The following subsections detail the checks that are made by the derived rule classes:

Checking the sizes of proven header members

ProvenHeaderSizeRule checks that the serialized sizes of the three proven header members (Coinstake, MerkleProof, and Signature) do not exceed the maximum sizes permitted for each member. You can find the maximum sizes in PosConsensusOptions.

Checking if the proven header has a valid coinstake transaction

ProvenHeaderCoinstakeRule first checks if the supplied coinstake transaction meets the requirements to be a coinstake transaction.

Checking if the proven header has valid timestamps

ProvenHeaderCoinstakeRule.CheckHeaderAndCoinstakeTimes() checks that the timestamp for the header matches the timestamp for the coinstake transaction. It also checks that the timestamp is divisible by 16 seconds, which is a requirement on the Stratis Mainchain network. You can find the stake timestamp mask in PosConsensusOptions.

Checking if the coinstake kernel is old enough

ProvenHeaderCoinstakeRule.GetAndValidatePreviousUtxo() retrieves the coinstake kernel from coinstake transaction and ProvenHeaderCoinstakeRule.CheckCoinstakeAgeRequirement() checks to see if the kernel is of the required age.

Checking the coinstake kernel was spent correctly

ProvenHeaderCoinstakeRule.CheckSignature() verifies the coinstake kernel was spent correctly in the coinstake transaction. This proves that the creator of the block also owned the coinstake kernel UTXO.

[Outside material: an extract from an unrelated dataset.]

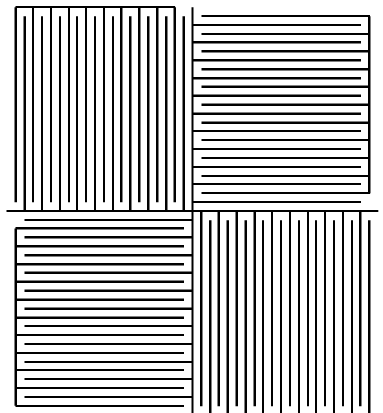
Figure 13. Resistance bridge with conductive bands forming a 90° angle between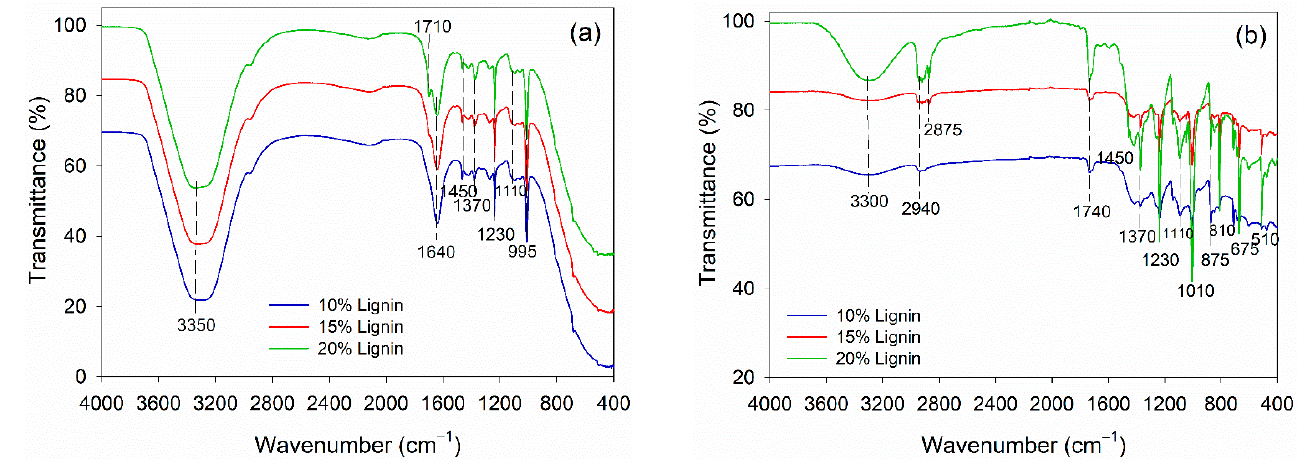
Figure 4. FTIR spectra of PVOH–lignin–hexamine blends with different lignin contents: ( a ) liquid adhesive, ( b ) cured adhesive.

Checking the hash generated by the coinstake kernel hits the target

ProvenHeaderCoinstakeRule.CheckStakeKernelHash() checks the hash generated by the coinstake kernel is lower than the target, which means the target was hit and the right to mine a block granted. The target is weighted by multiplying it by the value of the coinstake kernel. A more valuable coinstake kernel means a higher (easier) target. Looking at the coinstake kernel calculations in code takes a detailed look at these calculations.

Checking that the coinstake transaction is in the block represented by the proven header

ProvenHeaderCoinstakeRule.CheckCoinstakeMerkleProof() uses the merkle proof to check that the coinstake transaction is in the merkle tree and therefore included in the block.

Checking the proven header’s signature was made by the miner who owns the coinstake transaction output.

ProvenHeaderCoinstakeRule.CheckHeaderSignatureWithCoinstakeKernel() checks that the signature of the represented block’s hash matches the public key used in the coinstake transaction’s second output locking script. A match means the same private key was behind both.